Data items
○ ○ ○ ○
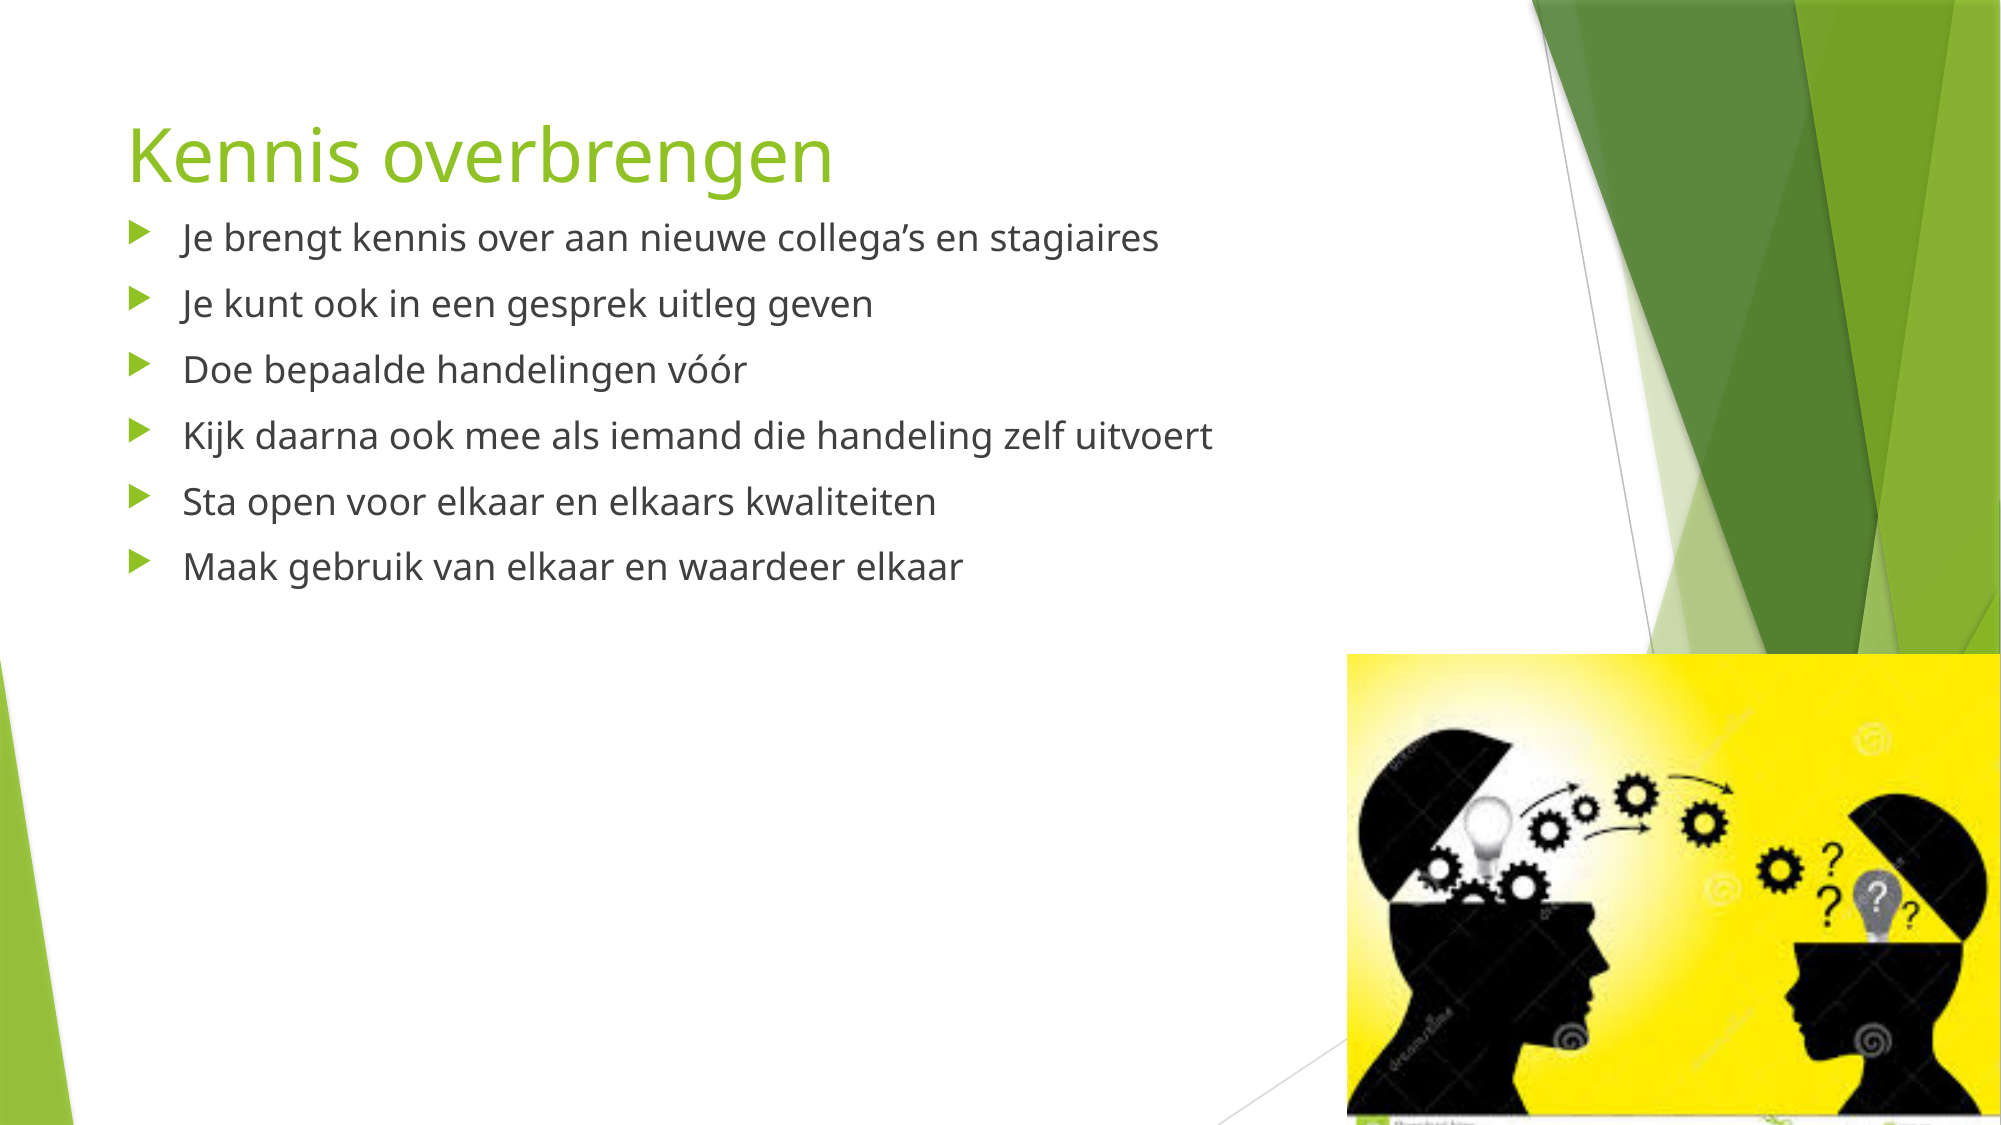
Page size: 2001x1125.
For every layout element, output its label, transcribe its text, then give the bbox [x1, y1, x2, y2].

picture [1347, 653, 2000, 1125]
title Kennis overbrengen [111, 99, 1522, 206]
list Je brengt kennis over aan nieuwe collega’s en stagiaires Je kunt ook in een gesprek uitleg geven Doe bepaalde handelingen vóór Kijk daarna ook mee als iemand die handeling zelf uitvoert Sta open voor elkaar en elkaars kwaliteiten Maak gebruik van elkaar en waardeer elkaar [111, 206, 1522, 844]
○ ○ ○ ○
WHAT TO DO:
Could the entries above be printed again exactly, apart from the pictures?

ANSWER SPACE:
Page size: 2001x1125.
For every layout element, output its label, transcribe its text, then give the bbox [x1, y1, x2, y2].

picture [1347, 653, 2000, 1125]
title Kennis overbrengen [111, 99, 1522, 206]
list Je brengt kennis over aan nieuwe collega’s en stagiaires Je kunt ook in een gesprek uitleg geven Doe bepaalde handelingen vóór Kijk daarna ook mee als iemand die handeling zelf uitvoert Sta open voor elkaar en elkaars kwaliteiten Maak gebruik van elkaar en waardeer elkaar [111, 206, 1522, 844]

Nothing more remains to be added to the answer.